Raab refused to make a phone call despite a memo from his officials saying: “We recommend the foreign secretary urgently calls the Afghan foreign minister Hanif Atmar” to discuss the evacuation of translators. And he failed to cut his holiday short until last Sunday night, after the Taliban had taken control of Kabul.
Those errors prompted Labour to demand his resignation, and The Times this morning even quotes a minister saying: “It’s a disgrace. Dom should be resigning.” But he is not going to be resigning, because his offence is not serious enough and he is providing a useful service to the prime minister by acting as a lightning conductor.
Raab should have made the call. He probably wouldn’t have got through, because the Afghan government was busy making its getaway, but he would at least have been able to say he had tried to do the right thing. The call was delegated to a junior minister and was never made, because it was “overtaken by events”, as the foreign secretary put it in his statement yesterday.
Raab should have come home from the Cretan beach earlier, not that that would have made any difference either, but again it would have looked as if he was taking the end of 20 years of British engagement in Afghanistan seriously.
As it is, Raab has offered himself up as a way for the storm of anger about the betrayal of the Afghans to earth itself safely – albeit leaving his own reputation lightly charred. He won’t be sacked, unless it is for something else, not least because Johnson must be relieved that the criticism of him has been diverted. Even so, the episode leaves Raab weakened, not just for his poor judgement but for the revelation that people he works with have such a low opinion of him that they are prepared to leak confidential official advice to the Daily Mail.
Lisa Nandy, the shadow foreign secretary, was hasty in demanding his resignation. It devalues the currency to demand things that aren’t going to happen. As for the anonymous minister, presumably that is someone who is hoping for promotion in a reshuffle, whose view can be discounted except as evidence of restless indiscipline.

• **Extracted material**:
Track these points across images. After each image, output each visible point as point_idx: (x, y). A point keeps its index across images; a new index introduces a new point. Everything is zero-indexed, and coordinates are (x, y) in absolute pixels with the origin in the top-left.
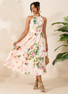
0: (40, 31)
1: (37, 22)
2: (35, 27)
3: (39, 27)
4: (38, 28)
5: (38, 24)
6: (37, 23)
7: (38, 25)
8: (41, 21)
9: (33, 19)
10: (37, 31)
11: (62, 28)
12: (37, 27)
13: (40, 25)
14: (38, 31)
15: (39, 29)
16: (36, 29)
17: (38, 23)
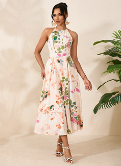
0: (65, 55)
1: (59, 39)
2: (56, 48)
3: (63, 47)
4: (61, 50)
5: (61, 42)
6: (58, 41)
7: (61, 44)
8: (67, 37)
9: (53, 34)
10: (60, 55)
11: (110, 51)
12: (59, 49)
13: (64, 44)
14: (62, 55)
15: (63, 51)
16: (58, 52)
17: (61, 40)
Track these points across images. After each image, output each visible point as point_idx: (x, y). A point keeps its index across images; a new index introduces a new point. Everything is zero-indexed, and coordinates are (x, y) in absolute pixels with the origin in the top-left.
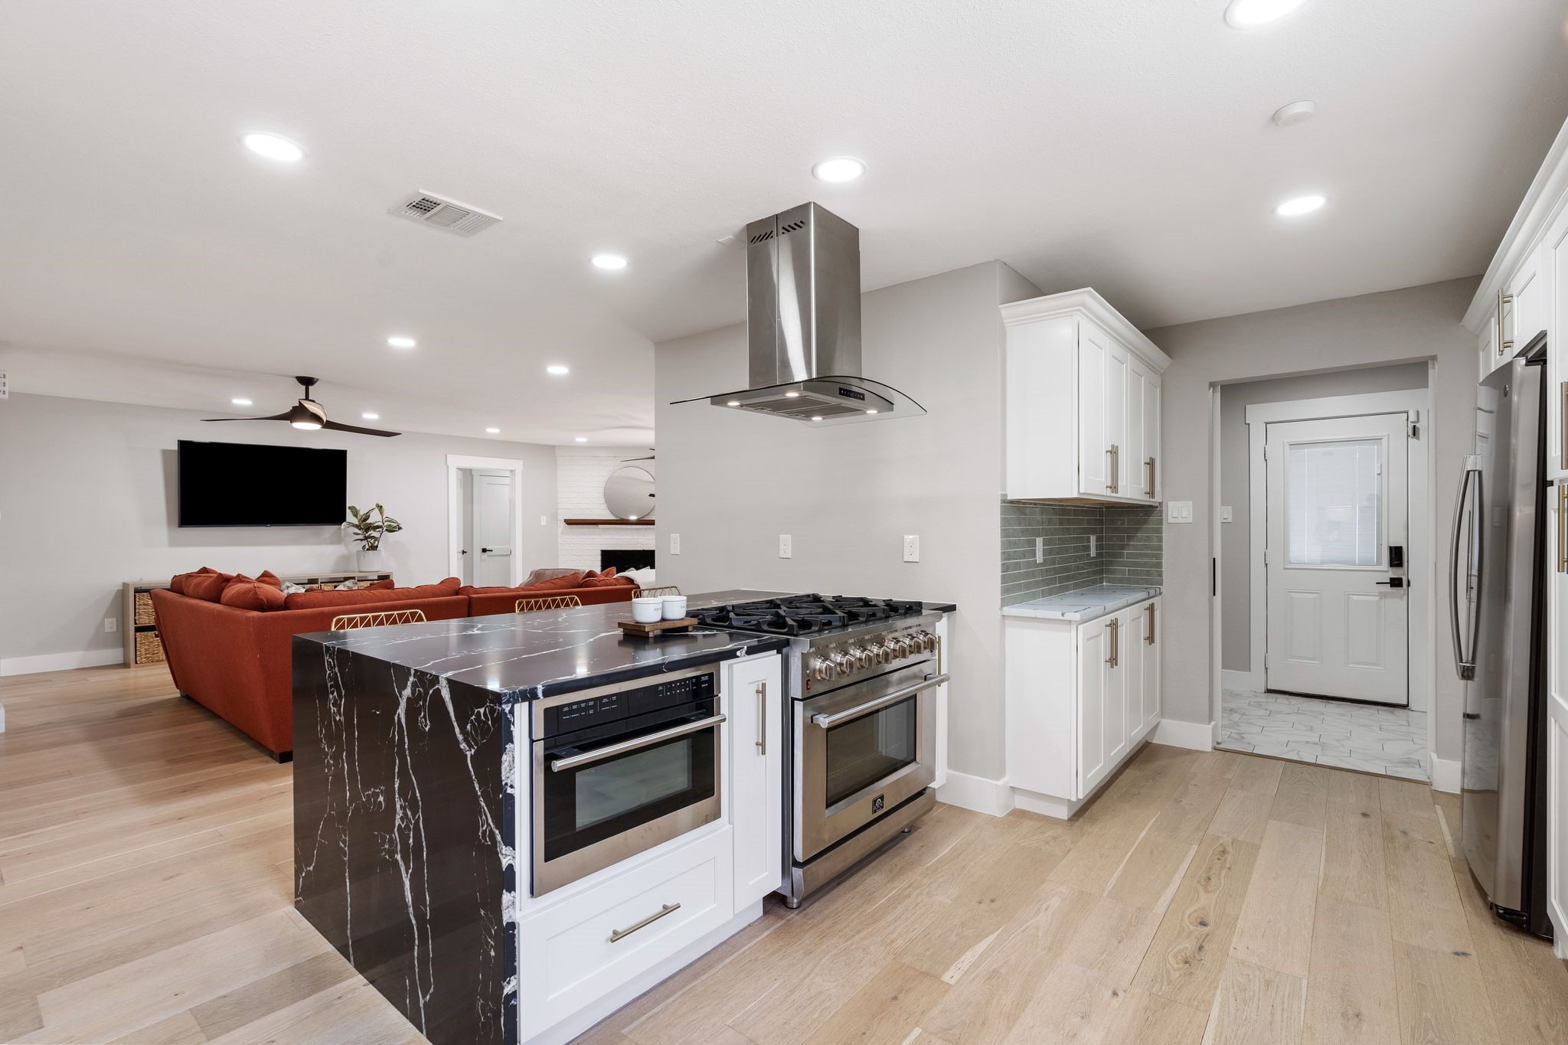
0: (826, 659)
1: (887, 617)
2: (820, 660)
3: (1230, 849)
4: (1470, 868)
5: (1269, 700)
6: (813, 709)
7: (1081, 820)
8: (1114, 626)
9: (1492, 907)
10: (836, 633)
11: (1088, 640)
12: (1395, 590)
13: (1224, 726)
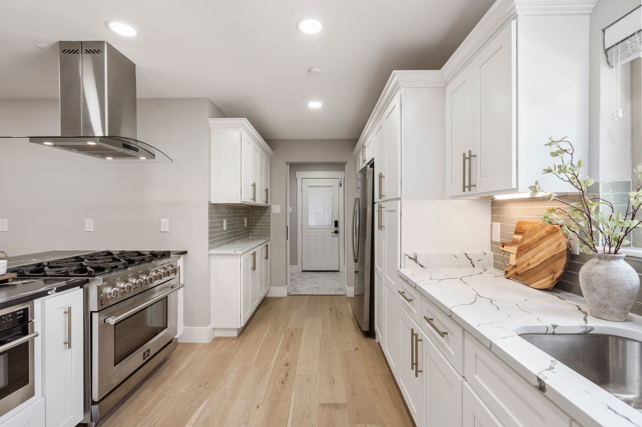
0: (114, 287)
1: (151, 260)
2: (110, 288)
3: (294, 333)
4: (357, 320)
5: (303, 274)
6: (106, 315)
7: (242, 335)
8: (254, 254)
9: (363, 331)
10: (120, 272)
11: (245, 261)
12: (336, 234)
13: (290, 286)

• **Activity list**:
(a) Answer these questions from the excerpt about Raab:
(i) Whom did the officials' memo recommend that the foreign secretary urgently call?
(ii) Where was Raab on holiday?
(iii) To which newspaper was the confidential official advice leaked?
(b) Output the stretch of the rows from their first line through the line that contains "17: (61, 40)" as a Markdown table with the columns Number and Line. Skip blank lines, and leave the pictures out of the table.
The excerpt about Raab and the rows of point-tracking data have nothing to do with each other.

• **Solutions**:
(a)
(i) Hanif Atmar, the Afghan foreign minister.
(ii) On a Cretan beach.
(iii) The Daily Mail.

(b)
| Number | Line |
|---|---|
| 1 | Track these points across images. After each image, output each visible point as point_idx: (x, y). A point keeps its index across images; a new index introduces a new point. Everything is zero-indexed, and coordinates are (x, y) in absolute pixels with the origin in the top-left. |
| 2 | 0: (40, 31) |
| 3 | 1: (37, 22) |
| 4 | 2: (35, 27) |
| 5 | 3: (39, 27) |
| 6 | 4: (38, 28) |
| 7 | 5: (38, 24) |
| 8 | 6: (37, 23) |
| 9 | 7: (38, 25) |
| 10 | 8: (41, 21) |
| 11 | 9: (33, 19) |
| 12 | 10: (37, 31) |
| 13 | 11: (62, 28) |
| 14 | 12: (37, 27) |
| 15 | 13: (40, 25) |
| 16 | 14: (38, 31) |
| 17 | 15: (39, 29) |
| 18 | 16: (36, 29) |
| 19 | 17: (38, 23) |
| 20 | 0: (65, 55) |
| 21 | 1: (59, 39) |
| 22 | 2: (56, 48) |
| 23 | 3: (63, 47) |
| 24 | 4: (61, 50) |
| 25 | 5: (61, 42) |
| 26 | 6: (58, 41) |
| 27 | 7: (61, 44) |
| 28 | 8: (67, 37) |
| 29 | 9: (53, 34) |
| 30 | 10: (60, 55) |
| 31 | 11: (110, 51) |
| 32 | 12: (59, 49) |
| 33 | 13: (64, 44) |
| 34 | 14: (62, 55) |
| 35 | 15: (63, 51) |
| 36 | 16: (58, 52) |
| 37 | 17: (61, 40) |